Developing an Enterprise Learning Strategy That Produces Results

Learning investments require a long-term focus and ability to balance the tradeoffs between profits today and greater returns in the future.

A recent Forbes article titled “Are You Wasting Money on Management Training?” questioned the practice of organizations spending money on learning programs without measurable business impact. But with the right training approach, organizations can get a significant return on their learning investments that are in line with other investments.

So how do leaders of learning functions ensure that what they do will produce results? There’s a systematic approach for CLOs fighting to justify training’s value within their organizations.
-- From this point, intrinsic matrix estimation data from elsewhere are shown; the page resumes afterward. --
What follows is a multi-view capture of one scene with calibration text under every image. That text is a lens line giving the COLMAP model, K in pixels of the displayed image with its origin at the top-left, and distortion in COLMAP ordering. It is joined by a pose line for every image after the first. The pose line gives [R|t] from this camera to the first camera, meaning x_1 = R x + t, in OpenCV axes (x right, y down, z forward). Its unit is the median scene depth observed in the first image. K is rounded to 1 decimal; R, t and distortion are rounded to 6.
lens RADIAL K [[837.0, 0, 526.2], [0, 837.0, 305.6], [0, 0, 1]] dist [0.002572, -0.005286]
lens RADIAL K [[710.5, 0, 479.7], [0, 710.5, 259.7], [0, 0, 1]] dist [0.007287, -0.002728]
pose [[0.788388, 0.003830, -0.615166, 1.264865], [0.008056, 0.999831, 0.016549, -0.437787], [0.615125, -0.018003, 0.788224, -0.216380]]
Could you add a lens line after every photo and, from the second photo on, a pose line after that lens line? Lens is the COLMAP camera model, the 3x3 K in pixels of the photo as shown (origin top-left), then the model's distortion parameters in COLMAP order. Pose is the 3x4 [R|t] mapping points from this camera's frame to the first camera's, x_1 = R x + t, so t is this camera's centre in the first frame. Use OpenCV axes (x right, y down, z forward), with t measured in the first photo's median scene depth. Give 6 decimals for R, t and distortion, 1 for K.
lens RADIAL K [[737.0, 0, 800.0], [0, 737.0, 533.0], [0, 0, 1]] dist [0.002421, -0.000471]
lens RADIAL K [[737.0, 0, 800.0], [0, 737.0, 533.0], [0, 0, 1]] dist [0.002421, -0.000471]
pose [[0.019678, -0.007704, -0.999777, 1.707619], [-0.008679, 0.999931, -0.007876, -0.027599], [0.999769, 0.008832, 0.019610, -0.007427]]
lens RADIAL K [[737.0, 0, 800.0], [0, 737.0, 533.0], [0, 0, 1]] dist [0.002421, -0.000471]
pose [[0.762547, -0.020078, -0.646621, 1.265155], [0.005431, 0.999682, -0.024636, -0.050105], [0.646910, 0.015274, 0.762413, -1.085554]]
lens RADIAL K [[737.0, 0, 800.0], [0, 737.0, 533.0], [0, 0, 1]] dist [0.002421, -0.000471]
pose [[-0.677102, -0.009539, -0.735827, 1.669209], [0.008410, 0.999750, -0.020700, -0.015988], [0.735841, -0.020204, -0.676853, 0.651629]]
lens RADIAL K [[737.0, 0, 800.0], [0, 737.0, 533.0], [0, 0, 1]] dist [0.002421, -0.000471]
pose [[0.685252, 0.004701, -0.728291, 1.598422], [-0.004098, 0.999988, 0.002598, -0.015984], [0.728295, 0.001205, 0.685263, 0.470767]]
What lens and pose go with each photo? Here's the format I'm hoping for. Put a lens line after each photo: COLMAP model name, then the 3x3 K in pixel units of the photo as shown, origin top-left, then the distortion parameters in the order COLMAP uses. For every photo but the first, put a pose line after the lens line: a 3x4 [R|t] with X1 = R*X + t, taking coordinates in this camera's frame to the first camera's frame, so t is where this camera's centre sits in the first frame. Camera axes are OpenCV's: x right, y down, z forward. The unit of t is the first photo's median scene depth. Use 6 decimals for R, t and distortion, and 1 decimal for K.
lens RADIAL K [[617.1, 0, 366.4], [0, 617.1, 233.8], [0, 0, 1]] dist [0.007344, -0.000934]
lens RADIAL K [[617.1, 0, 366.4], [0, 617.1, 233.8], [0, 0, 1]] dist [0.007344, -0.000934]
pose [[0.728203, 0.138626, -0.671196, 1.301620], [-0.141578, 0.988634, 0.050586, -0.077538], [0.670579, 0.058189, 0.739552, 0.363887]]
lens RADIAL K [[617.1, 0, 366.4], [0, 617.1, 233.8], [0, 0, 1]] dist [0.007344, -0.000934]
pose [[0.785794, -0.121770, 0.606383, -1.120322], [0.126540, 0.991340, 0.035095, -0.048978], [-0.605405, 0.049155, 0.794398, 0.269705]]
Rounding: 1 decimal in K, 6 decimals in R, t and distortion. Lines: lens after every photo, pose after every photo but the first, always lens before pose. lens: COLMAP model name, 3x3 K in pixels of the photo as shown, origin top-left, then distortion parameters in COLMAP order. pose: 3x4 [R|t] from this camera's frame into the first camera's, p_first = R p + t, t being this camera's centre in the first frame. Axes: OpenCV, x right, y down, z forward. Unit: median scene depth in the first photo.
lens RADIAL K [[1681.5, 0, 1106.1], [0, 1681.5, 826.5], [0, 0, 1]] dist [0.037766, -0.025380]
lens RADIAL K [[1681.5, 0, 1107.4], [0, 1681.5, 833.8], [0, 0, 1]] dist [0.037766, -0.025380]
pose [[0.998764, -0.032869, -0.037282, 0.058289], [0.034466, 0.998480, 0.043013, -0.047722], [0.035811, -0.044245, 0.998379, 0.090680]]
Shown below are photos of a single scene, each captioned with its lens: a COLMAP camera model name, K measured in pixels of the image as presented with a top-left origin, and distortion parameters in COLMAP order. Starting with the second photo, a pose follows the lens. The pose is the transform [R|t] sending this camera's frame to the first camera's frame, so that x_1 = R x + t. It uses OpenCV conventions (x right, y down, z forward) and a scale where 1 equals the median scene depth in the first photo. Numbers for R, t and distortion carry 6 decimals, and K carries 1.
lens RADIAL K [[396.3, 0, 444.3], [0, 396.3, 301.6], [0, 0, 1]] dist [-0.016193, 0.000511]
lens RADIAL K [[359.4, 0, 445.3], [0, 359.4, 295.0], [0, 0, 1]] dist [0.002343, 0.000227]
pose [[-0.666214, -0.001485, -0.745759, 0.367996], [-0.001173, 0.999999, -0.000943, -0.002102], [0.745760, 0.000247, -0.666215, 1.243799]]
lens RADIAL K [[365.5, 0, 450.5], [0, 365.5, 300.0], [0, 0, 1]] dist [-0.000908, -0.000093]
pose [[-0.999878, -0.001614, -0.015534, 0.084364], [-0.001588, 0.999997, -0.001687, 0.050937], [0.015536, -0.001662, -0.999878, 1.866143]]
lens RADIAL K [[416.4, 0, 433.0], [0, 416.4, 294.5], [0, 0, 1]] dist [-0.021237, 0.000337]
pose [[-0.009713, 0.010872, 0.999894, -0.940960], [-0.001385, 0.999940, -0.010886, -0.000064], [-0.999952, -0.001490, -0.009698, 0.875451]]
Creating the Right Enterprise Learning Strategy

Learning investments require long-term focus. A winning strategic learning plan must include the identification, design, prediction of value, development, deployment and evaluation of effective curricula. When building an enterprise learning plan, use the following methodology:

1. Review your company’s competency assessment data for the target audience(s) and identify trends. If you don’t have competencies or assessment data, create them.
2. Interview a cross-section of key executive and subject matter experts to outline the ideal requirements for “master performers” in your target audience(s).
3. Identify gaps between the current skill levels and needed performance levels.
4. Review your company’s strategic plan and HR strategy. Determine your target population’s future role and how they’ll get there.
5. Develop the enterprise learning plan outlining the training required to get the target population to current ideal state, and prepare them for their future role. The strategy provides a three- to five-year roadmap for the identification, design, development, deployment and evaluation of the curriculum.

This frames the curriculum in the broadest strategic context, then guides curriculum designers in drilling down to the most discrete curricular component.

To determine the proper analysis of current and future state, ask: What are the tenets that our learning strategy needs to focus on? These are the principles we believe are true for this population. For a given company, the middle management tenets could be:

• Individual leaders’ effectiveness (about me as a leader).
• Leading effective teams (about the team).
• Leading effective organizations (about the business).

Next, the leadership competencies are aligned with the appropriate tenet(s) — in some cases a competency supported multiple tenets. In those cases, primary and secondary tenets are identified.

Perform an environmental scan, examining the context in which learning will be implemented.

To do this, consider:

• Budget.
• Maturity of current learning efforts.
• Time available (away from the job) to learn.
• Infrastructure (IT) capabilities — when e-learning is being considered.
• Senior management support.

Using data from the current and future state analysis, tenets, competencies and the environmental scan, determine the best delivery strategy. In one example, middle managers might meet twice a year at a leadership conference, are “task saturated” (too much to do), are eager for leadership training, show capability to learn via alternate delivery, and the firm’s LMS might be a few months away from going live. Finally, their president might be a strong supporter of the effort and championed the initiative.

This might lead to the following strategic decisions:

1. The company would annually support one two-day, classroom-based workshop plus one leadership conference. A second workshop could be added, budget permitting.
2. Workshops would be heavy application (practice) oriented preceded by an e-learning course providing basic content.
3. Workshops would be large-scale events — 100 people per workshop using a “table coach” design, where five to six students are paired with coaches to guide the learning. Coaches are a mix of external facilitators and selected internal employees.
4. Based upon the needs and gap analysis, the firm decided the workshop and e-learning course would be custom-designed (vs. off-the-shelf training). After examining its internal capability, the firm chose to outsource the design, development and delivery.
5. Based upon senior executive and HR interviews, the first year’s tenet and corresponding course were identified. They selected a steering committee of senior leaders to decide what the subsequent year’s tenet and course would be. This process is repeated annually for the life of the learning strategy.
6. Courses from previous years would be used to prepare high-potential talent to move in.
The strategy is to build out the curriculum over a five-year period.

Governing the Enterprise Learning Strategy

Strategies and their implementation need care and feeding. An enterprise learning strategy is no different. To govern the strategy and keep it evergreen, implement the following activities:

• A senior executive champions the strategy and leadership development initiative.
• Human resources “owns” the strategy development and its annual implementation.
• The steering committee meets annually to determine the focus for the upcoming year (tenet and course(s)).
• For each new course, a vice president-level executive owns that program and charters a committee to oversee the design, development, delivery and transfer to the job. The assignment rotates among senior staff.

Learning is an economic elixir. It makes people and organizations more adaptable, responsive and nimble. It serves as the bedrock for innovation, as it’s impossible to innovate without learning something new. It’s the foundation for extraordinary customer service, employee attraction, retention and development, and is the fuel for profitable growth. It can shape culture. And when it’s done right, it’s one of those rarest opportunities — where employers’ and employees’ needs are in perfect harmony. In the vast majority of cases, it offers significant benefits for both.

Learning investments require a long-term focus and an ability to balance the tradeoffs between profits today for greater returns in the future. In short, having the right learning strategy will increase an organization’s ability to create value.